The power of these war profiteers is clear in the U.S. defense budget. Military and war spending has been one of the top three biggest federal programs since 2000. Billions of taxpayer dollars go towards Overseas Contingency Operations, a line item that first entered the federal budget process as a way for Bush to continue to fund the U.S. wars in Afghanistan and Iraq. Despite widespread criticism, OCO funding continues to bypass spending caps and funnel unchecked money towards military spending, with the 2017 budget proposal including another $59 billion for the “Pentagon slush fund.” The amount spent on our military year after year is substantially greater than that on education or energy and environment. In a scathing article in U.S. Uncut, Tom Cahill points out that the same $1.45 trillion that the U.S. has spent on Lockheed Martin’s F-35 jets that are riddled with software and hardware issues could have provided tuition-free public higher education for every student in the U.S. for the next 23 years.
Given all of this, how can anyone justify war?
Some will say because of the jobs that the military creates, although a $1 billion investment in military spending creates only 11,600 jobs compared to 29,100 for the same investment in education.

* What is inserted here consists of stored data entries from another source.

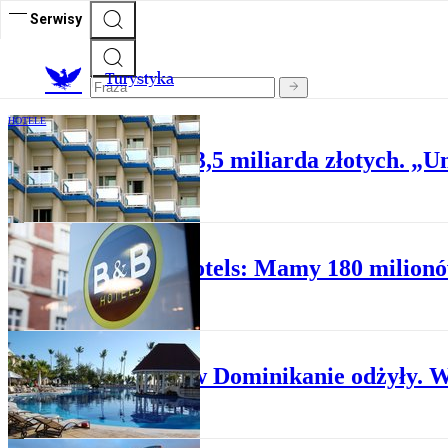
Serwisy
T
urystyka
HOTELE
Hotelarze stracili 3,5 miliarda złotych. 
HOTELE
B&B Hotels: Mamy 180 milionó
HOTELE
Hotele w Dominikanie odżyły. 
HOTELE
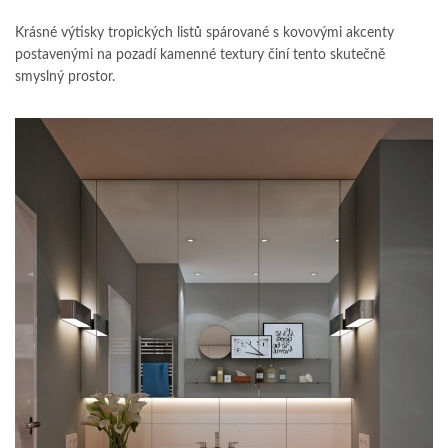
Krásné výtisky tropických listů spárované s kovovými akcenty
postavenými na pozadí kamenné textury činí tento skutečně
smyslný prostor.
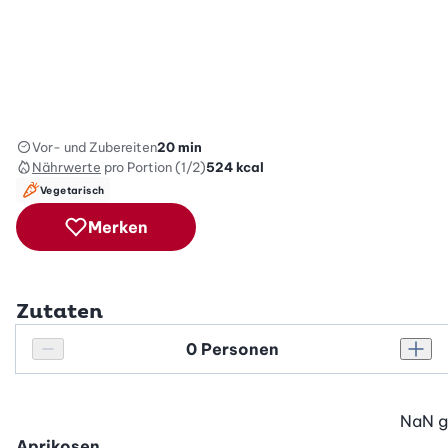
Vor- und Zubereiten
20 min
Nährwerte
pro Portion (1/2)
524
kcal
Vegetarisch
Merken
Zutaten
Personenanzahl
Personenanzahl verringern
Pers
NaN
g
Aprikosen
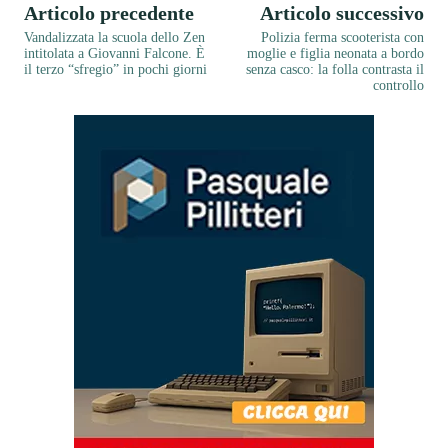
Articolo precedente
Articolo successivo
Vandalizzata la scuola dello Zen
Polizia ferma scooterista con
intitolata a Giovanni Falcone. È
moglie e figlia neonata a bordo
il terzo “sfregio” in pochi giorni
senza casco: la folla contrasta il
controllo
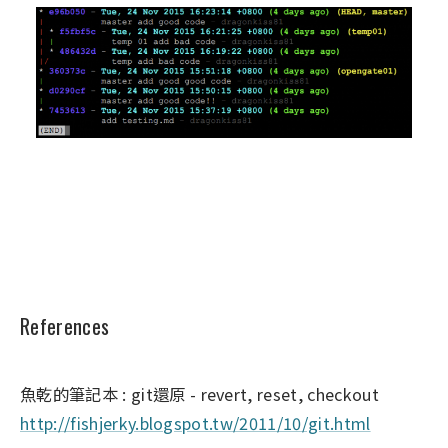
References
魚乾的筆記本 : git還原 - revert, reset, checkout
http://fishjerky.blogspot.tw/2011/10/git.html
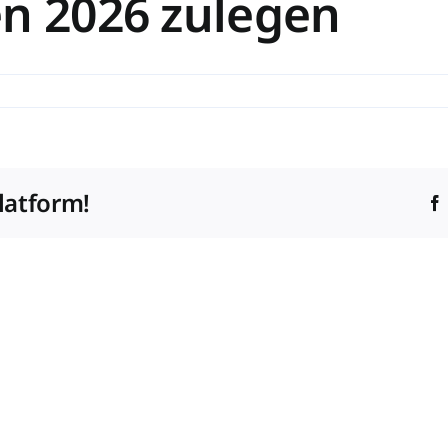
en 2026 zulegen
latform!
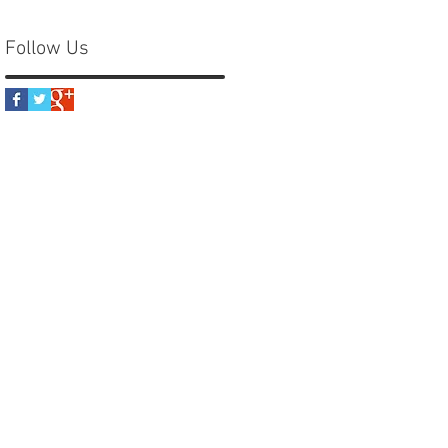
Follow Us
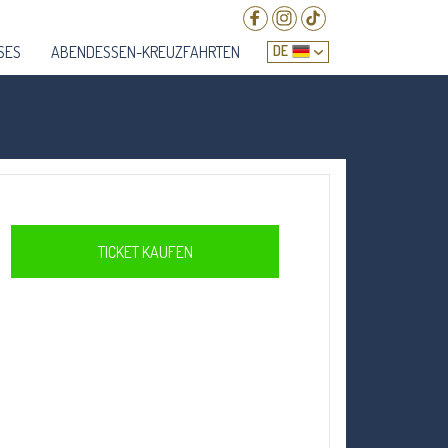
SES
ABENDESSEN-KREUZFAHRTEN
DE
PT
EN
FR
TICKET KAUFEN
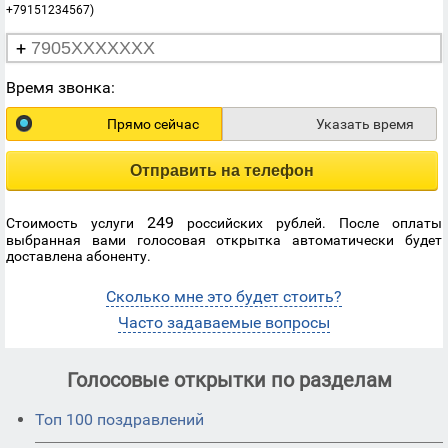
+79151234567)
+
Время звонка:
Прямо сейчас
Указать время
Отправить на телефон
249
Стоимость услуги
российских рублей. После оплаты
выбранная вами голосовая открытка автоматически будет
доставлена абоненту.
Сколько мне это будет стоить?
Часто задаваемые вопросы
Голосовые открытки по разделам
Топ 100 поздравлений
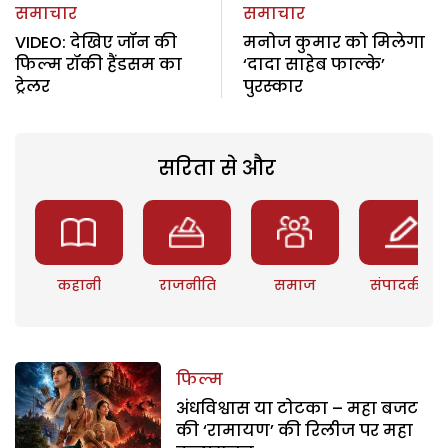
समाचार
समाचार
VIDEO: देखिए जॉन की
मनोज कुमार को मिलेगा
फिल्म रॉकी हैंडसम का
‘दादा साहेब फाल्के’
ट्रेलर
पुरस्कार
सरिता से और
कहानी
राजनीति
समाज
संपादकीय
फिल्म
अंधविश्वास या टोटका – महा बजट
की ‘रामायण’ की रिलीज पर महा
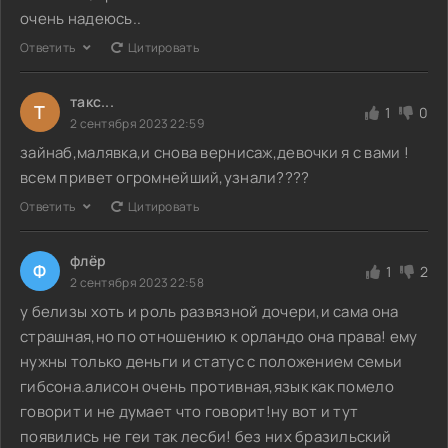
очень надеюсь..
Ответить
Цитировать
такс...
Т
1
0
2 сентября 2023 22:59
зайнаб,малявка,и снова вернисаж,девочки я с вами !
всем привет огромнейший,узнали????
Ответить
Цитировать
флёр
Ф
1
2
2 сентября 2023 22:58
у белизы хоть и роль развязной дочери,и сама она
страшная,но по отношению к орландо она права! ему
нужны только деньги и статус с положением семьи
гибсона.алисон очень противная,язык как помело
говорит и не думает что говорит!ну вот и тут
появились не геи так лесби! без них бразильский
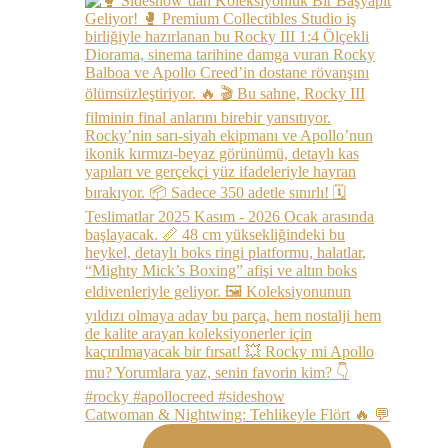
Catwoman & Nightwing: Tehlikeyle Flört 🔥 💬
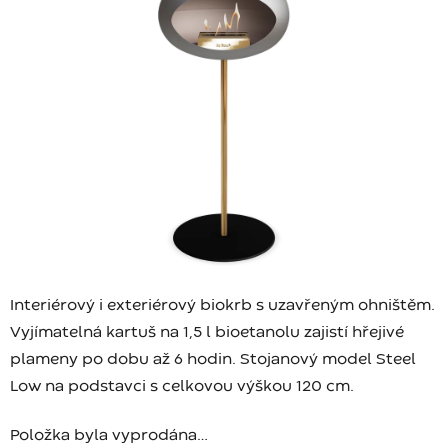
Interiérový i exteriérový biokrb s uzavřeným ohništěm.
Vyjímatelná kartuš na 1,5 l bioetanolu zajistí hřejivé
plameny po dobu až 6 hodin. Stojanový model Steel
Low na podstavci s celkovou výškou 120 cm.
Položka byla vyprodána…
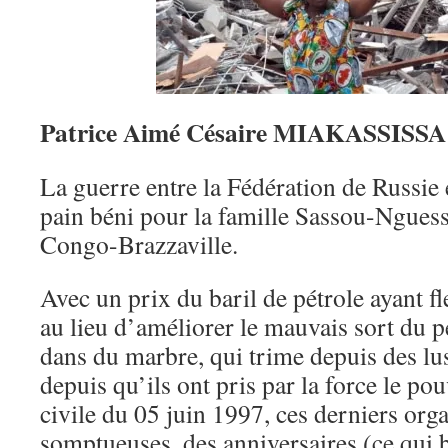
Patrice Aimé Césaire MIAKASSISSA
La guerre entre la Fédération de Russie 
pain béni pour la famille Sassou-Nguess
Congo-Brazzaville.
Avec un prix du baril de pétrole ayant f
au lieu d’améliorer le mauvais sort du p
dans du marbre, qui trime depuis des lus
depuis qu’ils ont pris par la force le pou
civile du 05 juin 1997, ces derniers orga
somptueuses, des anniversaires (ce qui b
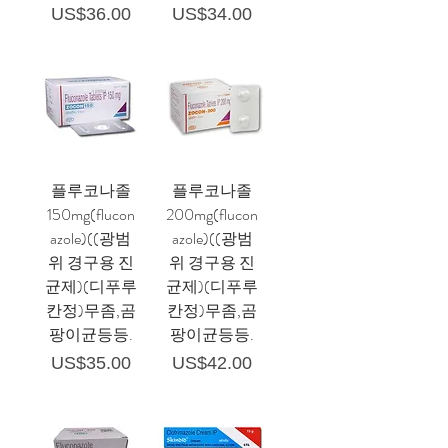
가격
가격
US$36.00
US$34.00
플루코나졸
플루코나졸
150mg(flucon
200mg(flucon
azole)((광범
azole)((광범
위 경구용 진
위 경구용 진
균제)(디푸루
균제)(디푸루
칸정)무좀,곰
칸정)무좀,곰
팡이균등등.
팡이균등등.
가격
가격
US$35.00
US$42.00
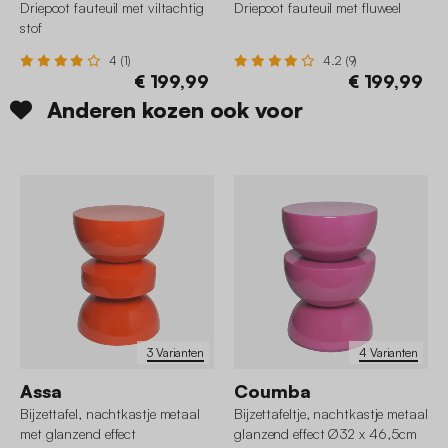
Driepoot fauteuil met viltachtig
Driepoot fauteuil met fluweel
stof
4 (1)
4.2 (9)
€ 199,99
€ 199,99
Anderen kozen ook voor
3 Varianten
4 Varianten
Assa
Coumba
Bijzettafel, nachtkastje metaal
Bijzettafeltje, nachtkastje metaal
met glanzend effect
glanzend effect Ø32 x 46,5cm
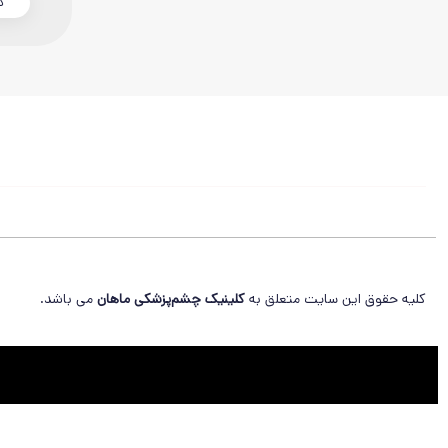
د
کلیه حقوق این سایت متعلق به
کلینیک چشم‌پزشکی
ماهان
می باشد.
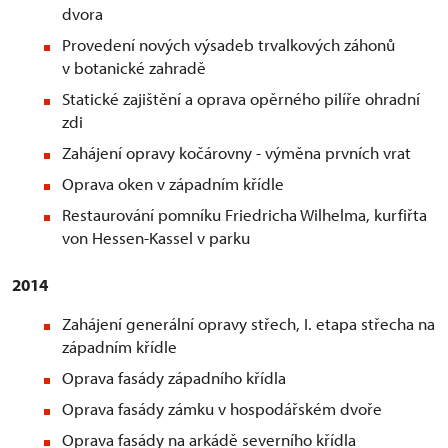
dvora
Provedení nových výsadeb trvalkových záhonů
v botanické zahradě
Statické zajištění a oprava opěrného pilíře ohradní
zdi
Zahájení opravy kočárovny - výměna prvních vrat
Oprava oken v západním křídle
Restaurování pomníku Friedricha Wilhelma, kurfiřta
von Hessen-Kassel v parku
2014
Zahájení generální opravy střech, I. etapa střecha na
západním křídle
Oprava fasády západního křídla
Oprava fasády zámku v hospodářském dvoře
Oprava fasády na arkádě severního křídla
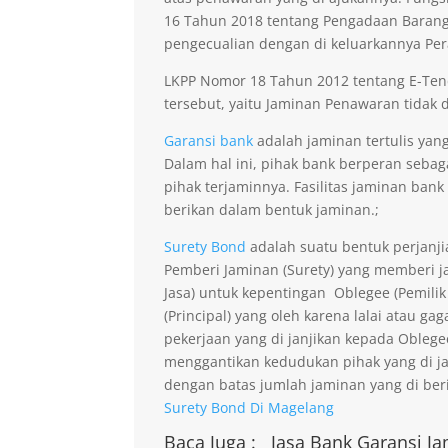
16 Tahun 2018 tentang Pengadaan Barang 
pengecualian dengan di keluarkannya Per
LKPP Nomor 18 Tahun 2012 tentang E-Ten
tersebut, yaitu Jaminan Penawaran tidak di
Garansi bank
adalah jaminan tertulis yan
Dalam hal ini, pihak bank berperan seba
pihak terjaminnya. Fasilitas jaminan bank
berikan dalam bentuk jaminan.;
Surety Bond
adalah suatu bentuk perjanji
Pemberi Jaminan (Surety) yang memberi ja
Jasa) untuk kepentingan Oblegee (Pemilik
(Principal) yang oleh karena lalai atau 
pekerjaan yang di janjikan kepada Obleg
menggantikan kedudukan pihak yang di j
dengan batas jumlah jaminan yang di beri
Surety Bond Di Magelang
Baca Juga :
Jasa Bank Garansi
Ja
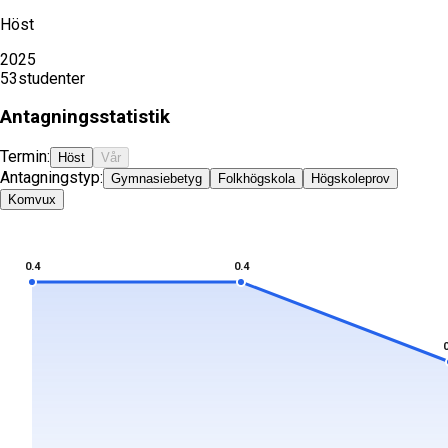
Höst
2025
53
studenter
Antagningsstatistik
Termin:
Höst
Vår
Antagningstyp:
Gymnasiebetyg
Folkhögskola
Högskoleprov
Komvux
0.4
0.4
0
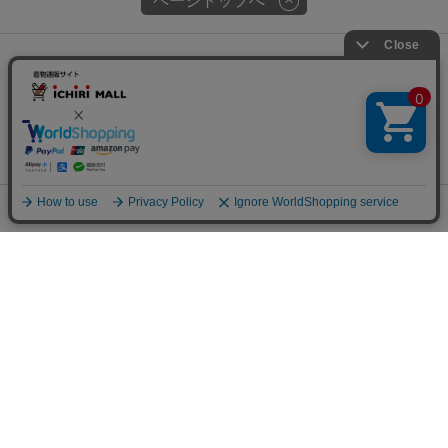
ページトップへ
関連サイト
会社概要
古物営業許可
チェックした商品でコーデする
特定商取引に関する表記
プライバシーポリシー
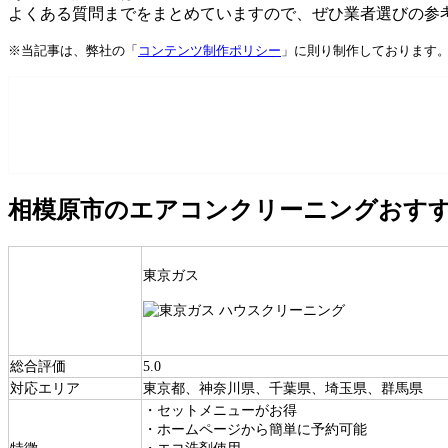
よくある質問までをまとめていますので、ぜひ業者選びの参
※当記事は、弊社の「
コンテンツ制作ポリシー
」に則り制作しております
相模原市のエアコンクリーニングおすす
東京ガス
総合評価
5.0
対応エリア
東京都、神奈川県、千葉県、埼玉県、群馬県
・セットメニューがお得
・ホームページから簡単に予約可能
特徴
・エコ洗剤使用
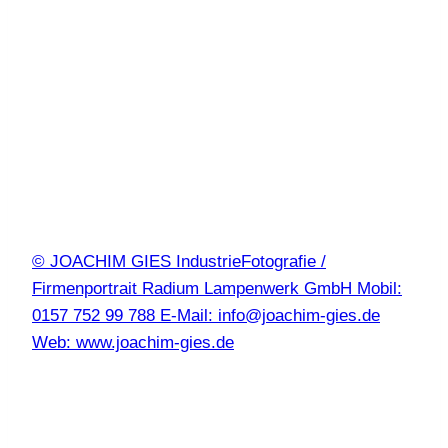
© JOACHIM GIES IndustrieFotografie /
Firmenportrait Radium Lampenwerk GmbH Mobil:
0157 752 99 788 E-Mail: info@joachim-gies.de
Web: www.joachim-gies.de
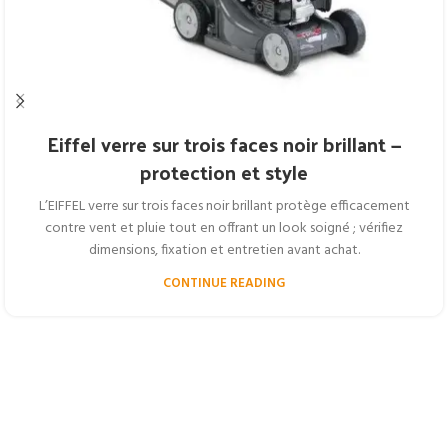
Eiffel verre sur trois faces noir brillant —
protection et style
L’EIFFEL verre sur trois faces noir brillant protège efficacement
contre vent et pluie tout en offrant un look soigné ; vérifiez
dimensions, fixation et entretien avant achat.
CONTINUE READING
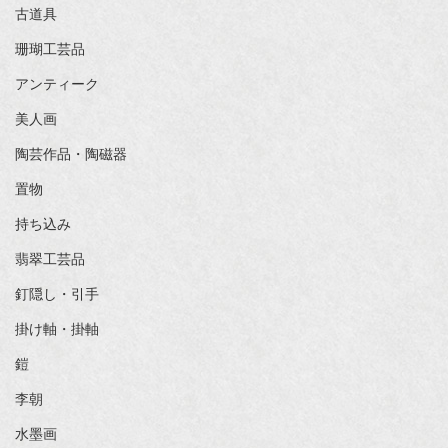
古道具
珊瑚工芸品
アンティーク
美人画
陶芸作品・陶磁器
置物
持ち込み
翡翠工芸品
釘隠し・引手
掛け軸・掛軸
鎧
李朝
水墨画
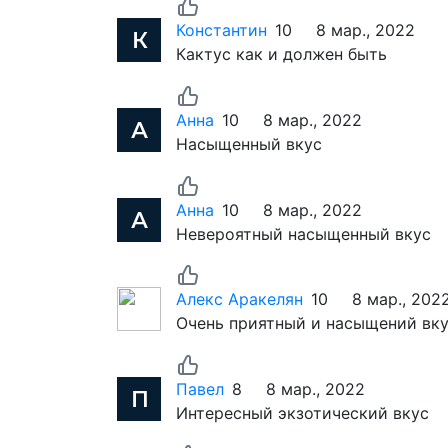
Константин
10
8 мар., 2022
Кактус как и должен быть
Анна
10
8 мар., 2022
Насыщенный вкус
Анна
10
8 мар., 2022
Невероятный насыщенный вкус
Алекс Аракелян
10
8 мар., 202
Очень приятный и насыщений вку
Павел
8
8 мар., 2022
Интересный экзотический вкус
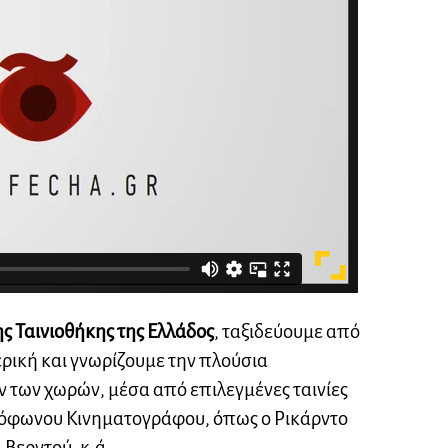
ης Ταινιοθήκης της Ελλάδος
, ταξιδεύουμε από
ερική και γνωρίζουμε την πλούσια
των χωρών, μέσα από επιλεγμένες ταινίες
όφωνου Κινηματογράφου, όπως ο Ρικάρντο
 Βερντού, κ.ά.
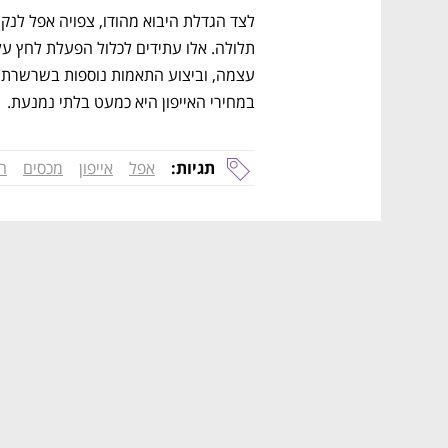
במחירי האייפון היא כמעט בלתי נמנעת. 
תגיות:
אפל
אייפון
מכסים
הת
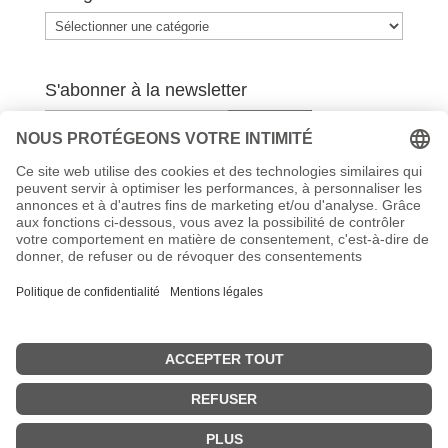
Catégories
S'abonner à la newsletter
Contact
Déclaration de confidentialité
Mentions légales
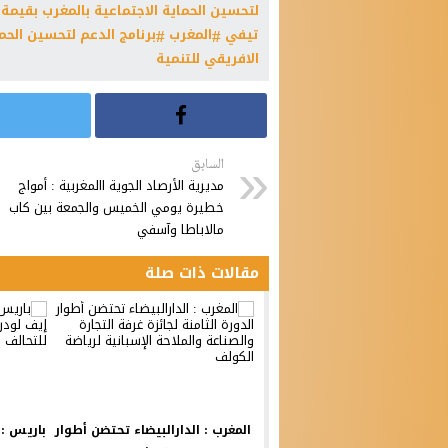
لتحسين الحماية الاجتماعية بالمغرب بقيمة 240 مليون دولار أمريكي
تيفي
المغرب
برنامج الدعم لتحسين الحما
الافريقي للتنمية
السابق
مديرية الأرصاد الجوية االمغربية : أمواج
خطيرة يومي الخميس والجمعة بين كاب
مالاباطا وآسفي
مقالات ذات صلة
المغرب : الدارالبيضاء تحتضن أطوار
باريس : 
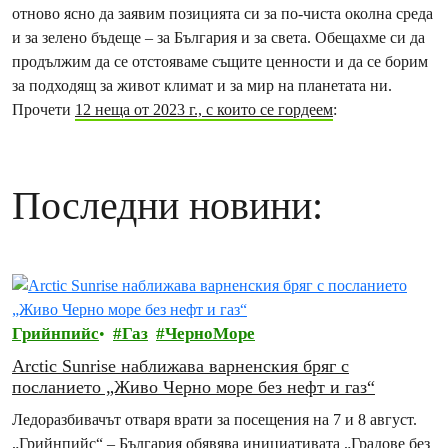
отново ясно да заявим позицията си за по-чиста околна среда
и за зелено бъдеще – за България и за света. Обещахме си да
продължим да се отстояваме същите ценности и да се борим
за подходящ за живот климат и за мир на планетата ни.
Прочети
12 неща от 2023 г., с които се гордеем
:
Последни новини:
Грийнпийс
Газ
ЧерноМоре
Arctic Sunrise наближава варненския бряг с
посланието „Живо Черно море без нефт и газ“
Ледоразбивачът отваря врати за посещения на 7 и 8 август.
„Грийнпийс“ – България обявява инициативата „Градове без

Some will say it’s to make U.S. citizens safer, although aggressive U.S. military response following 9/11–invasions of Iraq and Afghanistan, NATO bombing of Libya, drone strikes in Pakistan and Yemen–has only further destabilized the region, opening the doors to Islamic terrorist groups like ISIS to harness control with the collapse of legitimate governments.
War is, and always has been, a money game played by a few but paid for by the rest. The U.S. Supreme Court has sold the freedom of its citizens to the greedy and the wealthy. Weapons manufacturers and other military-dependent corporations wine and dine elected officials to make sure war is prioritized above all else. And U.S. citizens pick up the trillion-dollar bill.
There will be no tip, but we’ve reached our tipping point. CODEPINK is joining hundreds of other endorsing organizations from the peace, labor, environment, Black Lives Matter, and other social justice movements along with thousands of individuals in a series of direct actions this April. In Democracy Spring/Democracy Awakening we are reclaiming our democracy and calling for big money out of politics. Join us to release the chokehold the military-industrial complex has on our political system, and to re-prioritize humanity and diplomacy over profit and death.